Instructor: Devina Sindhu

Term: Spring 2023

Title-Seeing Eye to Eye: Intersubjectivity, Respect, and Recognition

The Latin respicere, which is the root for the word “respect,” means ‘to look back’ at another, yet many of us cannot respect each other simply by the refusal to meet each other’s eyes. In this course, we will begin by asking ourselves: What conditions allow for a mutual recognition of one’s subjective experiences by others? How is respect conveyed through interpersonal affectivites? How is one granted recognition in the dominant white supremicist patriarchal culture? What kind of labor does one have to perform in order to achieve respect and recognition? We will ground these questions in the theory of intersubjectivity, which has become an important domain of study within the fields of psychology, philosophy, and sociology. Intersubjectivity, quite simply, is the sharing of subjective experiences by two or more people. We will investigate how intersubjective bonds between people are formed, and how one is influenced by those with whom they form intersubjective relations—through their families, friendships, and love relationships. In particular, we will be studying the ethics surrounding these questions in relation to race, gender, religion, and nation. In order to do this, we will look at how various authors have portrayed the complexity of how our intersubjective bonds continually shape our identities. Thus, we will study the politics of assimilation, respectability, colonization, domination, and white supremicist culture in relation to the intersubjective commitments one makes to better understand how these big questions are interlaced within the deceptively “small” choices one makes over time. Possible texts we will read include: Frantz Fanon’s Black Skin, White Masks, Jamaica Kincaid’s Lucy, Kiran Desai’s The Inheritance of Loss, Arundhuti Roy’s The God of Small Things, Jhumpa Lahiri’s The Namesake,  Shakespeare’s King Lear, Toni Morrison’s The Bluest Eye, James Baldwin’s Another Country, Jean Rhy’s Wide Sargasso Sea, Hegel, Maurice Merleau-Ponty, Gayatri Spivak, Jessica Benjamin, Sara Ahmed, Homi Bhabha, Kant, and Simone de Beauvoir.

★ ★ ★ ★ ★ ★ ★

• [Your task]:
According to the course description, what does the Latin word respicere mean? The lines after this point stand apart from the course description.

• [Collected material]:
★ ★ ★ ★ ★ ★ ★

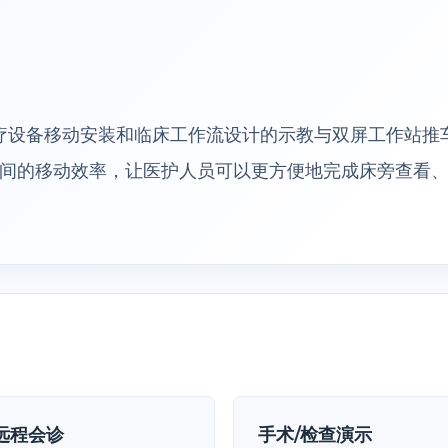
面向医疗设备移动安装和临床工作流设计的示教与双屏工作站
间的移动效率，让医护人员可以更方便地完成床旁查看
远程会诊
手术/检查演示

★ ★ ★ ★ ★ ★ ★

• [Task result]:
It means "to look back" at another.